CLIRJun 20, 2013

Key Phrase Extraction of Lightly Filtered Broadcast News

arXiv:1306.4890v118 citations
Originality Synthesis-oriented
AI Analysis

This work addresses the need for more accurate key phrase extraction in multimedia monitoring systems, though it is incremental as it builds on existing supervised learning methods.

The paper tackled the problem of improving automatic key phrase extraction (AKE) accuracy for Broadcast News by testing the hypothesis that light filtering of marginally relevant sentences enhances performance, resulting in a 2% improvement in precision and recall when eliminating 10% of sentences.

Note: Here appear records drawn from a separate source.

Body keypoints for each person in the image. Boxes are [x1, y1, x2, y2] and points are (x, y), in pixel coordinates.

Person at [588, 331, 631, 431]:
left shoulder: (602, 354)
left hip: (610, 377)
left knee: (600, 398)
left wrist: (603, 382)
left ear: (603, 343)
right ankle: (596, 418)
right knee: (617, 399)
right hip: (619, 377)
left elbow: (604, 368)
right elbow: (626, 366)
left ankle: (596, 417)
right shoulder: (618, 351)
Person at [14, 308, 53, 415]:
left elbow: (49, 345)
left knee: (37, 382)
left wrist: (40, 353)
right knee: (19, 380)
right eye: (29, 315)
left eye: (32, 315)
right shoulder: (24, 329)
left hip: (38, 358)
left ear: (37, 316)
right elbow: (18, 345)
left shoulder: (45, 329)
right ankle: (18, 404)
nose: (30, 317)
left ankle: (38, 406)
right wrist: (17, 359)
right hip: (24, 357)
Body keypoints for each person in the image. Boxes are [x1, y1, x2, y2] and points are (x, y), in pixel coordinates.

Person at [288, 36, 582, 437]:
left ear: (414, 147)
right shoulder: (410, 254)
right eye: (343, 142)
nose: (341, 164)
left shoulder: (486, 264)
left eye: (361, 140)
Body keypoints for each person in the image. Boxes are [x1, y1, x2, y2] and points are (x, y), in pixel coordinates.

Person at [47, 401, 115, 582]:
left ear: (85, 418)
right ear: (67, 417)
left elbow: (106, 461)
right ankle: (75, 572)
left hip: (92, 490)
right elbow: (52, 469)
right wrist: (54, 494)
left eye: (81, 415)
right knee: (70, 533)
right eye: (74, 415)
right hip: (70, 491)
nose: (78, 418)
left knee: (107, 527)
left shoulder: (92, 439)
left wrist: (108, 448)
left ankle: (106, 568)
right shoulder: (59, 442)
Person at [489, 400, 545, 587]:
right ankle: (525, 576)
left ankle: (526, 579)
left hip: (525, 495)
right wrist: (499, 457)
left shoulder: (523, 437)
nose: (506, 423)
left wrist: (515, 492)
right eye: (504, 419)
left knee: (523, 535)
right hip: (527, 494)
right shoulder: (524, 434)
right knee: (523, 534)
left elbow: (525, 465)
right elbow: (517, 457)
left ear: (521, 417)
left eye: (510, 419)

This paper explores the impact of light filtering on automatic key phrase extraction (AKE) applied to Broadcast News (BN). Key phrases are words and expressions that best characterize the content of a document. Key phrases are often used to index the document or as features in further processing. This makes improvements in AKE accuracy particularly important. We hypothesized that filtering out marginally relevant sentences from a document would improve AKE accuracy. Our experiments confirmed this hypothesis. Elimination of as little as 10% of the document sentences lead to a 2% improvement in AKE precision and recall. AKE is built over MAUI toolkit that follows a supervised learning approach. We trained and tested our AKE method on a gold standard made of 8 BN programs containing 110 manually annotated news stories. The experiments were conducted within a Multimedia Monitoring Solution (MMS) system for TV and radio news/programs, running daily, and monitoring 12 TV and 4 radio channels.